*PROVIDED RECORDS:*
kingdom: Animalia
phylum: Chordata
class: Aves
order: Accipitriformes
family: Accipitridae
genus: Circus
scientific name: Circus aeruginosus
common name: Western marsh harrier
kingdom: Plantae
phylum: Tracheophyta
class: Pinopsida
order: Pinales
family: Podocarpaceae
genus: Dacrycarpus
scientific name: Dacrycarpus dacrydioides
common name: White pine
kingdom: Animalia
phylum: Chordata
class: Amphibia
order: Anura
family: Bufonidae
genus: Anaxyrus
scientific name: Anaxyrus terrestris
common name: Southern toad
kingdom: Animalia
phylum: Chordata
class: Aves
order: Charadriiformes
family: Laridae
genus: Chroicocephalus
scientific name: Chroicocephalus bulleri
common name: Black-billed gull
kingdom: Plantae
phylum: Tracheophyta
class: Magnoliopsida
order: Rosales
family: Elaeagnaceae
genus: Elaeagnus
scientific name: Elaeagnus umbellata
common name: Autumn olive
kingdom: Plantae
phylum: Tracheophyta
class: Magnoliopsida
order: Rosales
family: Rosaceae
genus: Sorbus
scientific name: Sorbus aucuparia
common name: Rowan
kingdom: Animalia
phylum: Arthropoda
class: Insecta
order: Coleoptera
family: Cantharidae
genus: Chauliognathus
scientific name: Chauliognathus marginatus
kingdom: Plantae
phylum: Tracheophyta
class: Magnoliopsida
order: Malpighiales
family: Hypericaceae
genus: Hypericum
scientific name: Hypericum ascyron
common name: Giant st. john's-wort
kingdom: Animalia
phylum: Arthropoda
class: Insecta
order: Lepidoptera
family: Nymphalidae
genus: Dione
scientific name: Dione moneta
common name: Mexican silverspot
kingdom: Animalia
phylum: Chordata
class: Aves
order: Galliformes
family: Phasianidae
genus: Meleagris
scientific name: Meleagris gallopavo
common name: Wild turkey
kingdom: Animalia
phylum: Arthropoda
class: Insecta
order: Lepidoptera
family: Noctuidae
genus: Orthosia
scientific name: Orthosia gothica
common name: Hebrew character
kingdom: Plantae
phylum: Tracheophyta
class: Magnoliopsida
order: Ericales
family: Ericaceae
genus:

*CHALLENGE:*
Arrange the lines above as a Markdown table with two columns, "No." for the row number and "Line" for the text of each line. Leave out any blank lines.

*FINISHED ANSWER:*
| No. | Line |
|---|---|
| 1 | kingdom: Animalia |
| 2 | phylum: Chordata |
| 3 | class: Aves |
| 4 | order: Accipitriformes |
| 5 | family: Accipitridae |
| 6 | genus: Circus |
| 7 | scientific name: Circus aeruginosus |
| 8 | common name: Western marsh harrier |
| 9 | kingdom: Plantae |
| 10 | phylum: Tracheophyta |
| 11 | class: Pinopsida |
| 12 | order: Pinales |
| 13 | family: Podocarpaceae |
| 14 | genus: Dacrycarpus |
| 15 | scientific name: Dacrycarpus dacrydioides |
| 16 | common name: White pine |
| 17 | kingdom: Animalia |
| 18 | phylum: Chordata |
| 19 | class: Amphibia |
| 20 | order: Anura |
| 21 | family: Bufonidae |
| 22 | genus: Anaxyrus |
| 23 | scientific name: Anaxyrus terrestris |
| 24 | common name: Southern toad |
| 25 | kingdom: Animalia |
| 26 | phylum: Chordata |
| 27 | class: Aves |
| 28 | order: Charadriiformes |
| 29 | family: Laridae |
| 30 | genus: Chroicocephalus |
| 31 | scientific name: Chroicocephalus bulleri |
| 32 | common name: Black-billed gull |
| 33 | kingdom: Plantae |
| 34 | phylum: Tracheophyta |
| 35 | class: Magnoliopsida |
| 36 | order: Rosales |
| 37 | family: Elaeagnaceae |
| 38 | genus: Elaeagnus |
| 39 | scientific name: Elaeagnus umbellata |
| 40 | common name: Autumn olive |
| 41 | kingdom: Plantae |
| 42 | phylum: Tracheophyta |
| 43 | class: Magnoliopsida |
| 44 | order: Rosales |
| 45 | family: Rosaceae |
| 46 | genus: Sorbus |
| 47 | scientific name: Sorbus aucuparia |
| 48 | common name: Rowan |
| 49 | kingdom: Animalia |
| 50 | phylum: Arthropoda |
| 51 | class: Insecta |
| 52 | order: Coleoptera |
| 53 | family: Cantharidae |
| 54 | genus: Chauliognathus |
| 55 | scientific name: Chauliognathus marginatus |
| 56 | kingdom: Plantae |
| 57 | phylum: Tracheophyta |
| 58 | class: Magnoliopsida |
| 59 | order: Malpighiales |
| 60 | family: Hypericaceae |
| 61 | genus: Hypericum |
| 62 | scientific name: Hypericum ascyron |
| 63 | common name: Giant st. john's-wort |
| 64 | kingdom: Animalia |
| 65 | phylum: Arthropoda |
| 66 | class: Insecta |
| 67 | order: Lepidoptera |
| 68 | family: Nymphalidae |
| 69 | genus: Dione |
| 70 | scientific name: Dione moneta |
| 71 | common name: Mexican silverspot |
| 72 | kingdom: Animalia |
| 73 | phylum: Chordata |
| 74 | class: Aves |
| 75 | order: Galliformes |
| 76 | family: Phasianidae |
| 77 | genus: Meleagris |
| 78 | scientific name: Meleagris gallopavo |
| 79 | common name: Wild turkey |
| 80 | kingdom: Animalia |
| 81 | phylum: Arthropoda |
| 82 | class: Insecta |
| 83 | order: Lepidoptera |
| 84 | family: Noctuidae |
| 85 | genus: Orthosia |
| 86 | scientific name: Orthosia gothica |
| 87 | common name: Hebrew character |
| 88 | kingdom: Plantae |
| 89 | phylum: Tracheophyta |
| 90 | class: Magnoliopsida |
| 91 | order: Ericales |
| 92 | family: Ericaceae |
| 93 | genus: |